The main event here, of course, is audio quality. The Sony doesn't disappoint in this regard either.
We paired several phones to test the quality, and each was a pleasant surprise. There's a lot of power in this little speaker, and Sony says its magnetic fluid speakers are capable of producing lots of volume, without distortion. This is certainly true, and the BTX500 is more capable than we really expected it to be.
We had seen magnetic fluid speakers demoed by Sony some time ago, and they were very impressive. The system works by dispensing with the speaker's traditional damper, and replacing it with a frictionless magnetic fluid. The upshot is, more volume from a smaller speaker, but will less distortion.
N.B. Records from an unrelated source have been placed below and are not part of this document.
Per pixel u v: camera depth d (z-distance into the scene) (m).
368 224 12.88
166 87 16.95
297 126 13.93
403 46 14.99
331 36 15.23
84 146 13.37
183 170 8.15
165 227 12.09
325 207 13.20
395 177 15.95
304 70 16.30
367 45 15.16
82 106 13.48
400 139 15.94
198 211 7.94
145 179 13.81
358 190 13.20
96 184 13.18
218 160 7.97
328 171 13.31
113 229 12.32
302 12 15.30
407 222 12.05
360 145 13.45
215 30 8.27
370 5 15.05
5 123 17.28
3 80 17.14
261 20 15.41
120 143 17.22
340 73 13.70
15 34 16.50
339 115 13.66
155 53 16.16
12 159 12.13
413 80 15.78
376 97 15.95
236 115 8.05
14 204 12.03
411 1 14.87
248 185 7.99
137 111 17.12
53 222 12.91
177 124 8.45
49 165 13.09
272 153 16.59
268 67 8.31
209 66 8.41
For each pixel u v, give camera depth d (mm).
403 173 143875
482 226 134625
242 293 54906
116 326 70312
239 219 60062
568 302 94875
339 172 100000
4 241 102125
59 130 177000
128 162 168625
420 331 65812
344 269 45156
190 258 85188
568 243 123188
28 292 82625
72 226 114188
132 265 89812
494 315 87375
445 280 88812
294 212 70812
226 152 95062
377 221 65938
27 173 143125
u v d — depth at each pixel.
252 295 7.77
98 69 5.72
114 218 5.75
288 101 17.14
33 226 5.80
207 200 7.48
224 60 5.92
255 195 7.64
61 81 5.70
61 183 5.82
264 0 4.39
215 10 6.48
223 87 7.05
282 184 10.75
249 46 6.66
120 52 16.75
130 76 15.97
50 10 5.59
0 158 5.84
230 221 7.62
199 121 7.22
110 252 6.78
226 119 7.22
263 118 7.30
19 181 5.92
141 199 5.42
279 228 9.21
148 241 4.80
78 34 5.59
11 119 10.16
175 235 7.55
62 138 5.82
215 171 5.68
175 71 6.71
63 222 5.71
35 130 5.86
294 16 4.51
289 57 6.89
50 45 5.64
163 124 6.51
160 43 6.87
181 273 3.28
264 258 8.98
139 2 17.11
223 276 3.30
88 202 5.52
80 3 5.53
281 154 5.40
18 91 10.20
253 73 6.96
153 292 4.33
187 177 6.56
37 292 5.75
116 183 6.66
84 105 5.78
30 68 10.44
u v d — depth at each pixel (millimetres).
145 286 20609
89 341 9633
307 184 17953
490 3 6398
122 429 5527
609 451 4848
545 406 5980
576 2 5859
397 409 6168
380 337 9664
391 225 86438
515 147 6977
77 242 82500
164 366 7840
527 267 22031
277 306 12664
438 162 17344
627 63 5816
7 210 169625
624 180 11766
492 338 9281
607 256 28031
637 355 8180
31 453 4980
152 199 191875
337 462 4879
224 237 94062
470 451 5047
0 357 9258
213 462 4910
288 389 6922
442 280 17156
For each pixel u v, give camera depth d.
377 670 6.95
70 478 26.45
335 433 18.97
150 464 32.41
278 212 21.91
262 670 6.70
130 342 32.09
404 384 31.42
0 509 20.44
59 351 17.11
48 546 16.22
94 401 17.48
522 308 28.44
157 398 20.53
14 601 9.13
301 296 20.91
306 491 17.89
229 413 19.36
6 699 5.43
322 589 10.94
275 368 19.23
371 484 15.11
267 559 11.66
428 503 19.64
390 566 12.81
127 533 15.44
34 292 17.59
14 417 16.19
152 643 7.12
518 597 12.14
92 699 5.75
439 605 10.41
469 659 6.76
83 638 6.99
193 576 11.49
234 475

This is what a magnetic fluid looks like
Loud is one thing though, and clarity is quite another, but we remain very impressed at what the Sony can do. Lyrics are utterly brilliant with an amount of clarity you don't really expect from a speaker like this. There's bass too, and plenty of it, but not so much as to destroy everything else. And the high end is clear, without overdoing it and adding nasty artefacts to the audio.
We could get some distortion if we turned up the speaker, and the volume on our phone, but it was quite minimal, and really much louder than you'd really want to listen anyway. At least indoors. It might sound a little lost outside, but there's still enough power here to supply a picnic on the beach with tunes.
There is also a "sound" button. This changes the profile of your sound, basically adjusting the tone, which gives you a bit of control over the output. It's a good idea, because one setting has lots of bass, and one does not. That, essentially, caters for those who like bass, and those who do not. Cunning.
When it comes to doing what it does, the Sony is really very good indeed.
Battery is included
You also get a rechargeable battery in the unit. This allows you to run it from the mains, then when you want to go out, unplug it and head off for wireless listening. Sony says that you'll get six hours, and we used it solidly throughout the working day with no problems, we switched it off at times, left it on at others, and it lasted well. We'd say it's pretty close to their estimate.
One annoyance is that if you forget to turn it off, it won't just shutdown after a period of inactivity. Instead it will stay on, and drain its battery to nothing. Additionally, unless you flip the "Bluetooth standby" switch at the back to "off" it doesn't really shutdown even when you do press the button, so will also discharge the speaker over time too.
Even with those niggles, having an included battery is great, and really increases what you can do with the speaker.
There can't be much argument that nearly £300 for a portable Bluetooth speaker is a lot of cash. But that said, the sound quality from this Sony is nothing short of amazing. It's also a fantastic speakerphone and we think it looks ace too.
It won't be for all, but the sound quality is really next-level stuff, and it feels like a return to form for Sony, which seems to have been enjoying a real boost in both build quality and well thought-out products in the past year.
This is the Sony we remember from the 80s, not the company that got tangled in its own tentacles in the late 90s.